What does $[0,1]/\{\frac 1n : n \in \mathbb N \cup \infty\}$ look like - where the quotient operation is the quotient topology after identifying the latter set with a point?
I'm mostly curious if this space can be visualized. Any open set in $[0,1]$ that doesn't contain one of $\{\frac 1n : n \in \mathbb N \cup \infty\}$ is unchanged by the quotient operation - but any open set that contains one of these points then contains all of them, and in fact contains every point in the interval close enough to $0$.

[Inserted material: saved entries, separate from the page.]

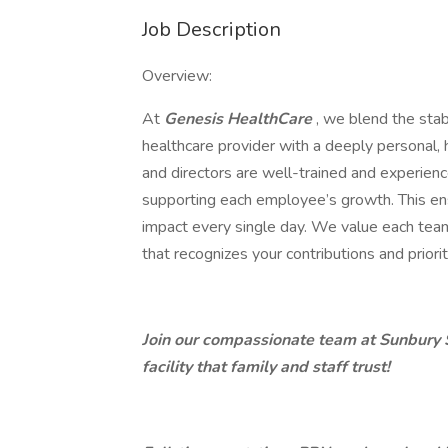
Job Description
Overview:
At
Genesis HealthCare
, we blend the stab
healthcare provider with a deeply personal
and directors are well-trained and experien
supporting each employee’s growth. This ens
impact every single day. We value each te
that recognizes your contributions and priori
Join our compassionate team at Sunbury S
facility that family and staff trust!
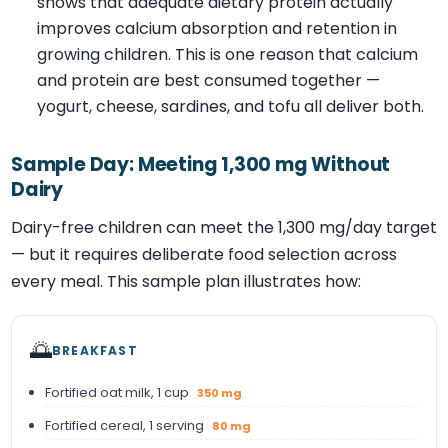
shows that adequate dietary protein actually
improves calcium absorption and retention in
growing children. This is one reason that calcium
and protein are best consumed together —
yogurt, cheese, sardines, and tofu all deliver both.
Sample Day: Meeting 1,300 mg Without
Dairy
Dairy-free children can meet the 1,300 mg/day target
— but it requires deliberate food selection across
every meal. This sample plan illustrates how:
🌅
BREAKFAST
Fortified oat milk, 1 cup
350 mg
Fortified cereal, 1 serving
80 mg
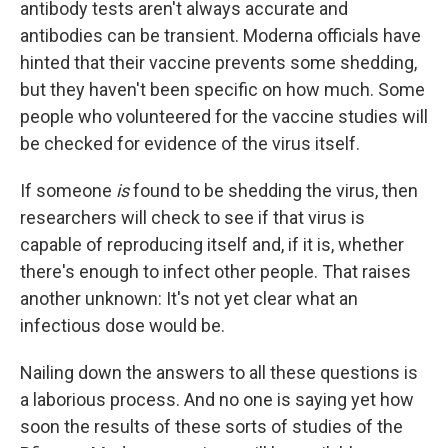
antibody tests aren't always accurate and
antibodies can be transient. Moderna officials have
hinted that their vaccine prevents some shedding,
but they haven't been specific on how much. Some
people who volunteered for the vaccine studies will
be checked for evidence of the virus itself.
If someone
is
found to be shedding the virus, then
researchers will check to see if that virus is
capable of reproducing itself and, if it is, whether
there's enough to infect other people. That raises
another unknown: It's not yet clear what an
infectious dose would be.
Nailing down the answers to all these questions is
a laborious process. And no one is saying yet how
soon the results of these sorts of studies of the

My naive guess is that this space is homeomorphic to the Hawaiian earring - each $[\frac 1{n+1}, \frac 1n]$ becomes identified with a circle, and these become "increasingly smaller" as $n$ decreases (this is topologically nonsense, but I'm not sure how to word it in a way that's not, if this is even possible). Am I right in my guess? If so, how would I go about proving the existence of a homeomorphism?

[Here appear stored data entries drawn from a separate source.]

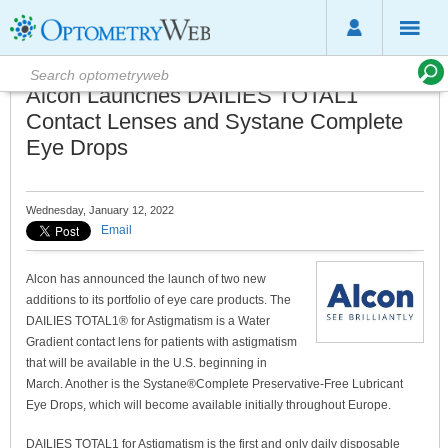
Alcon Launches DAILIES TOTAL1
Contact Lenses and Systane Complete
Eye Drops
Wednesday, January 12, 2022
Email
Alcon has announced the launch of two new
additions to its portfolio of eye care products. The
DAILIES TOTAL1® for Astigmatism is a Water
Gradient contact lens for patients with astigmatism
that will be available in the U.S. beginning in
March. Another is the Systane®Complete Preservative-Free Lubricant
Eye Drops, which will become available initially throughout Europe.
DAILIES TOTAL1 for Astigmatism is the first and only daily disposable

The Hawaiian Earring $H$ is usually defined as the subspace of $\Bbb R^2$ which is the union of circles $C_n$ where $C_n$ has radius $1/n$ and center $(1/n,0)$.
Consider the maps $f_n:\left[\frac1{n+1},\frac1n\right]\to H$ defined by $$f_n(x)=\left(\frac1n,0\right)+\frac{e^{(2n(n+1)\pi i(x-1/(n+1)))}}n$$ Each $f_n$ maps its domain onto the circle $C_n$, identifying only the end points of the interval. Now consider $f:[0,1]\to H$ defined by $$f(x)=\begin{cases} f_n(x), &\text{ if }1/n\ge x\ge 1/(n+1)\\ (0,0), &\text{ if }x=0 \end{cases}$$
This $f$ has a continuous restriction on $(0,1]$ since the domains of the $f_n$ form a locally finite family of closed sets. As $(0,1]$ is open in $[0,1]$, $f$ is continuous on $(0,1]$. I leave the prove of the continuity at $0$ to you. This $f$ now induces a continuous bijection $\tilde f:[0,1]/\sim\to H$, which is a homeomorphism since the domain is compact and $H$ is Hausdorff.